Note that during each of these steps, the employer can (and probably should) give the employee the opportunity to submit substantiation for the unsubstantiated expense. It is possible the employee is simply being slow to provide the evidence. Employers should understand how much time their vendor allows employees to substantiate expenses before initiating these steps and also what attempts to obtain substantiation the vendor makes. If at any point the employee does provide the proper substantiation, no further steps are necessary.
Payment of W-2 Wages
If the employer follows the steps described above and still cannot collect the unsubstantiated amounts, they may consider forgiving the amounts owed. Forgiveness doesn’t mean the employee gets a free pass; the forgiven amounts are included in the employee’s W-2 wages.
The theory behind this is that the employee received a tax benefit by making the Health FSA contribution and including the unsubstantiated amount in the employee’s taxable income removes the tax benefit they previously received. In addition, outside of certain exceptions, the tax code requires forgiven debt to be included in the employee’s income.
Note, however, that the IRS has not formally approved this approach. Employers should consult with counsel or a CPA on this approach given the potential tax implications to the employee and the Health FSA. To be clear, employers should not simply tax the improper reimbursement; they need to go through the above correction steps.
- Employers should become familiar with the Health FSA substantiation rules and understand how their Health FSA vendor is complying with these rules.
- Employers should request an accounting of unsubstantiated Health FSA expenses periodically from their vendor to understand how often and to what extent this occurs within their plan.
- Employers with high rates of unsubstantiated Health FSA expenses may benefit from issuing a communication on the substantiation requirements to employees.

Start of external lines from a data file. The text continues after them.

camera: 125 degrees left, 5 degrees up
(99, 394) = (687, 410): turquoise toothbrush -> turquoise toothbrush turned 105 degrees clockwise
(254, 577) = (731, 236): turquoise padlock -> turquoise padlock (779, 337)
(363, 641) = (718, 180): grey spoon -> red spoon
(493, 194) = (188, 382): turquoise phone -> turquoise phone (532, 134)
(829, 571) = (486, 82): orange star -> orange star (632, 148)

- Employers will want to consult with their counsel, CPA, or payroll vendor to determine if withholding from employee pay is a viable option given state payroll laws and also review their plan language to ensure this practice is consistent with the plan terms.

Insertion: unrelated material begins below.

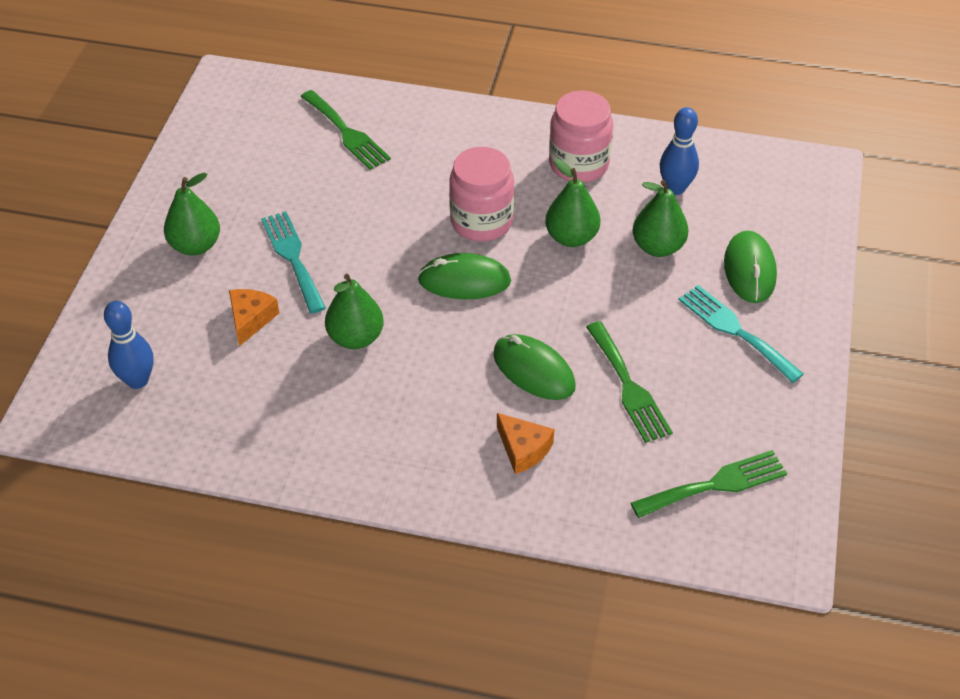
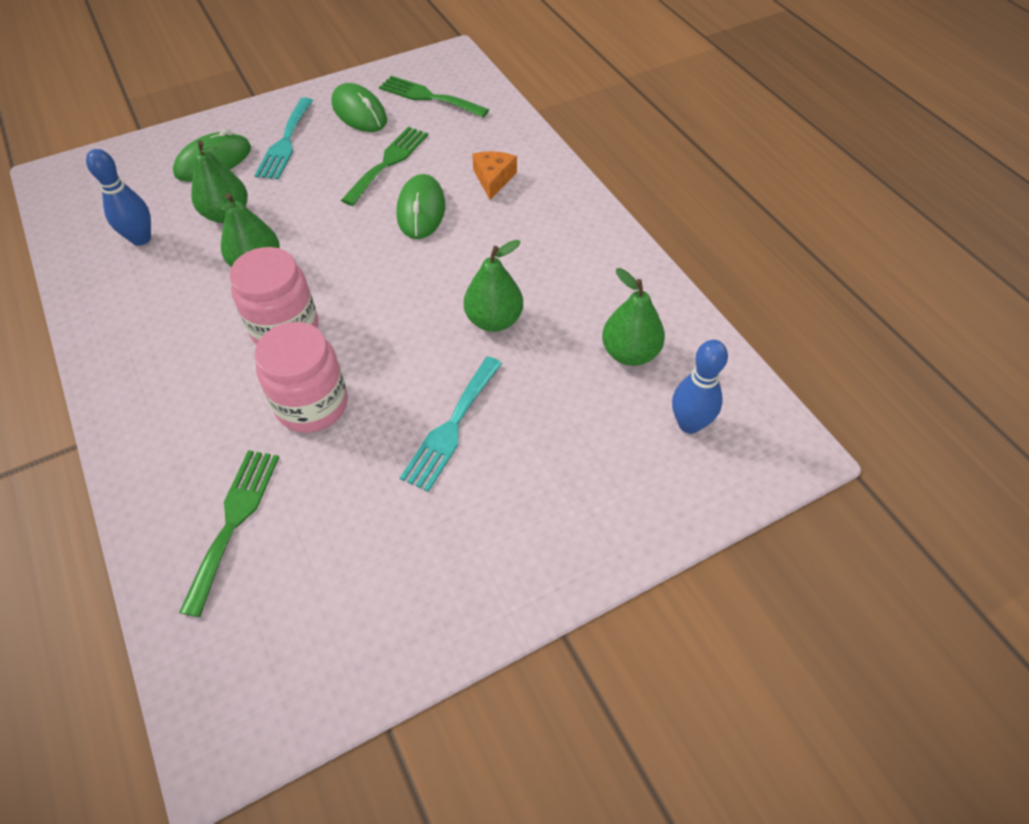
camera: 130 degrees left, 5 degrees up
(195, 245) = (512, 518): green pear -> green pear (630, 353)
(251, 319) = (548, 400): orange cheese -> none
(464, 281) = (368, 297): green mouse -> green mouse (359, 112)
(578, 164) = (151, 311): pink jar -> pink jar (312, 404)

- Employers should consult with their counsel to determine practices for addressing debts owed to the business, including forgiving the debt and including the amount in the employee’s income.
NOTICE OF DISCLAIMER
The information herein is intended to be educational only and is based on information that is generally available. HUB International makes no representation or warranty as to its accuracy and is not obligated to update the information should it change in the future. The information is not intended to be legal or tax advice. Consult your attorney and/or professional advisor as to your organization’s specific circumstances and legal, tax or other requirements.